- **Recorded data**
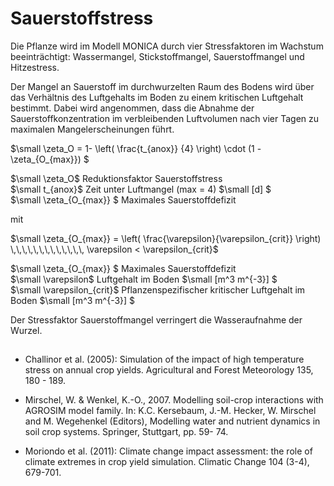# Sauerstoffstress

Die Pflanze wird im Modell MONICA durch vier Stressfaktoren im Wachstum beeinträchtigt: Wassermangel, Stickstoffmangel, Sauerstoffmangel und Hitzestress.

Der Mangel an Sauerstoff im durchwurzelten Raum des Bodens wird über das Verhältnis des Luftgehalts im Boden zu einem kritischen Luftgehalt bestimmt. Dabei wird angenommen, dass die Abnahme der Sauerstoffkonzentration im verbleibenden Luftvolumen nach vier Tagen zu maximalen Mangelerscheinungen führt.

$`\small \zeta_O = 1- \left( \frac{t_{anox}} {4} \right)  \cdot (1 - \zeta_{O_{max}}) `$

$`\small \zeta_O`$	Reduktionsfaktor Sauerstoffstress	 <br>
$`\small t_{anox}`$	Zeit unter Luftmangel (max = 4)	$`\small [d] `$<br>
$`\small \zeta_{O_{max}} `$	Maximales Sauerstoffdefizit	 <br>

mit

$`\small \zeta_{O_{max}} = \left( \frac{\varepsilon}{\varepsilon_{crit}} \right)    \,\,\,\,\,\,\,\,\,\,\,\,\, \varepsilon < \varepsilon_{crit}`$

$`\small \zeta_{O_{max}} `$	Maximales Sauerstoffdefizit	 <br>
$`\small \varepsilon`$	Luftgehalt im Boden	$`\small [m^3 m^{-3}] `$<br>
$`\small \varepsilon_{crit}`$	Pflanzenspezifischer kritischer Luftgehalt im Boden	$`\small [m^3 m^{-3}] `$<br>

Der Stressfaktor Sauerstoffmangel verringert die Wasseraufnahme der Wurzel.
 
## 

* Challinor et al. (2005): Simulation of the impact of high temperature stress on annual crop yields. Agricultural and Forest Meteorology 135, 180 - 189.

* Mirschel, W. & Wenkel, K.-O., 2007. Modelling soil-crop interactions with AGROSIM model family. In: K.C. Kersebaum, J.-M. Hecker, W. Mirschel and M. Wegehenkel (Editors), Modelling water and nutrient dynamics in soil crop systems. Springer, Stuttgart, pp. 59- 74.

* Moriondo et al. (2011): Climate change impact assessment: the role of climate extremes in crop yield simulation. Climatic Change 104 (3-4), 679-701.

- **Task description**
Scan the listing above for the word "wird" and copy every line that holds it.

- **Exercise output**
Die Pflanze wird im Modell MONICA durch vier Stressfaktoren im Wachstum beeinträchtigt: Wassermangel, Stickstoffmangel, Sauerstoffmangel und Hitzestress.
Der Mangel an Sauerstoff im durchwurzelten Raum des Bodens wird über das Verhältnis des Luftgehalts im Boden zu einem kritischen Luftgehalt bestimmt. Dabei wird angenommen, dass die Abnahme der Sauerstoffkonzentration im verbleibenden Luftvolumen nach vier Tagen zu maximalen Mangelerscheinungen führt.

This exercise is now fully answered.